Dive Team Searches Lake for Evidence in San Bernardino Mass Shooting: FBI

The search comes more than a week after a mass shooting left 14 people dead at a holiday party

Dive team members were searching a small Southern California lake for evidence Thursday after learning that the couple who carried out a mass killing in San Bernardino may have been in the area on the day of the massacre.

The FBI sent a dive team to Seccombe Lake Park, about two miles north of the Inland Regional Center off South Waterman Avenue where 14 people were slain at a holiday party and four miles from where attackers Syed Rizwan Farook and Tashfeen Malik were killed in a shootout with law enforcement agents.

"We're seeking evidence of anything that had to do with this particular crime," said David Bowdich, assistant director of the FBI's Los Angeles office. "They were here at some point."

Bowdich said the search was expected to last days and there was no threat to the public.

Bowdich also revealed that a 22nd victim in the shooting had checked herself into the hospital with injuries she suffered in the attack. He offered no additional details.

Aerial video showed yellow police tape around a large part of the urban park and at least two dive team members in the water. It was not immediately clear whether any items were recovered.

Bowdich has said investigators suspect the couple made efforts to wipe their trail and get rid of digital and other evidence.

"We're just trying to ensure we account for every minute of the time," he said.

Farook, a coworker of those at the holiday party, and his wife stormed the IRC gathering Dec. 2 with semi-automatic rifles, fatally shooting 14 and injuring at least 20 others. Since the shooting, the FBI has interviewed hundreds of people and conducted searches in the area looking for evidence.

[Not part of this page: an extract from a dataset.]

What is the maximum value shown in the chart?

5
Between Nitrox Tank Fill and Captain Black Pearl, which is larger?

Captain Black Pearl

Malik moved from Pakistan to the U.S. in July 2014 and married Farook the following month. Farook was born in Chicago in 1987 and raised in southern California.

NBC News has reported the FBI is pursuing evidence Farook began formulating a terror attack more than three years ago but was spooked into lying low when the FBI announced that in nearby Chino it had arrested three individuals involved in an extremist conspiracy to travel to Afghanistan.

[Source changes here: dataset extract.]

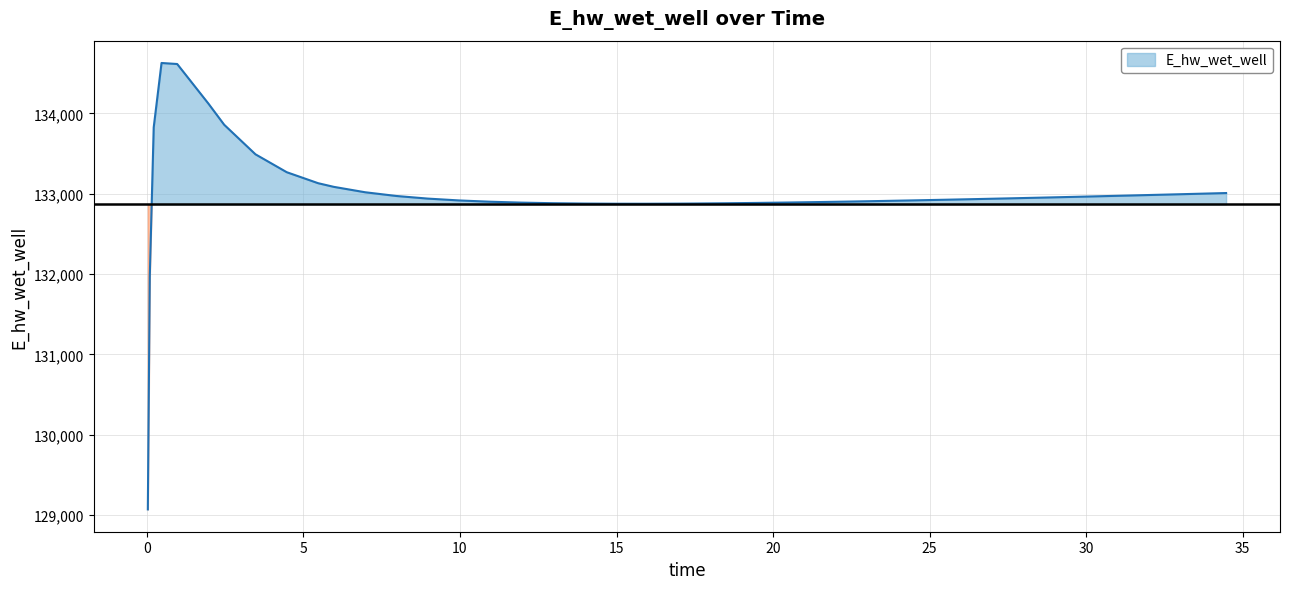

What position from the left is 12.96875?

18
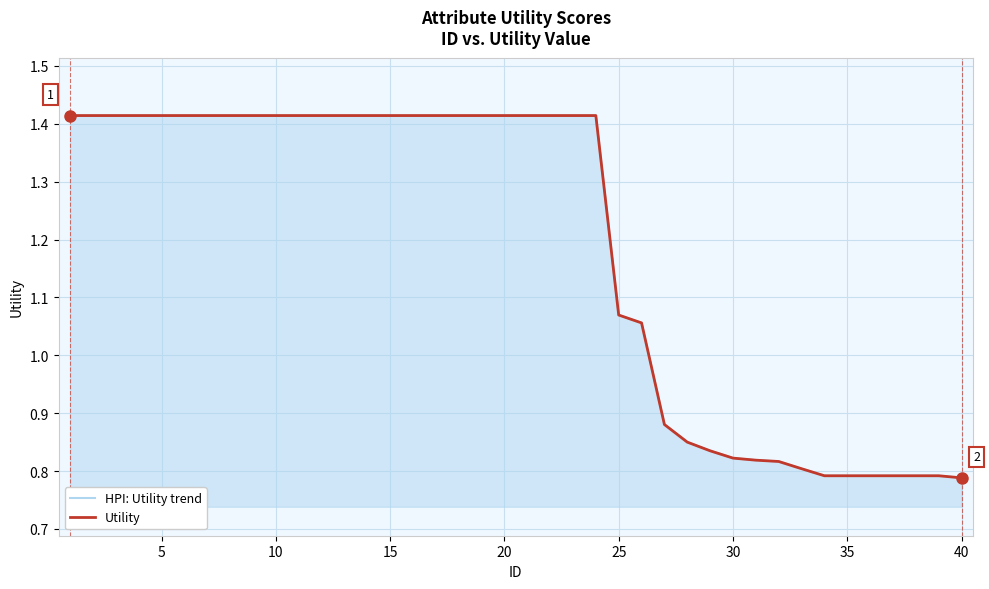

What are all the series names shown in the legend?

HPI: Utility trend, Utility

Special forces in Afghanistan captured a fourth individual, Sohiel Kabir, described as the recruiter. All four are now in prison.

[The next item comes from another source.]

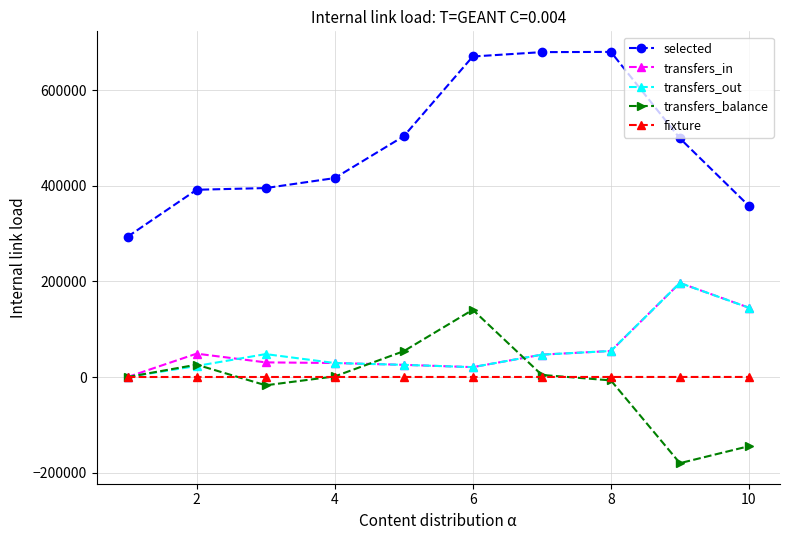

Does the chart have visible grid lines?

Yes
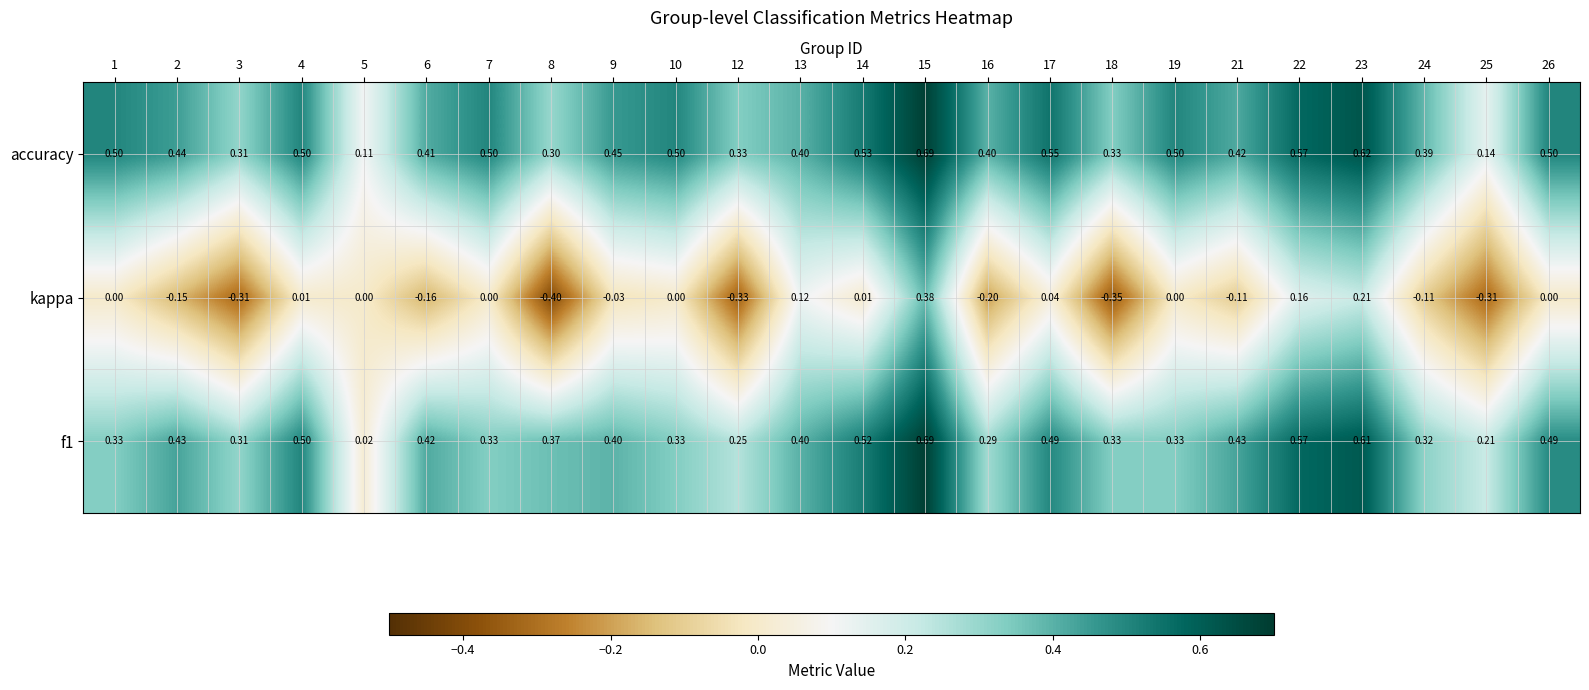

Which series has the widest spread of values?

kappa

"I'm not prepared to discuss that at this point because I just don't have all the answers," Bowdich told reporters at the lake.

Bowdich also declined to comment on Enrique Marquez, Farook's friend who bought the assault rifles used in the shooting and may or may not be in FBI custody.

FBI Director James Comey told the Senate Judiciary Committee on Wednesday that the two shooters were radicalized well before Malik came to the U.S. on a fiancee visa and had discussed jihad and martyrdom as early as 2013. The disclosure means Malik's radicalization had already begun when she applied for a visa to come to the U.S. to get married, and that the government's vetting process apparently failed to detect it.

Comey said he didn't know enough to say whether weaknesses in the visa process enabled Malik to enter the U.S.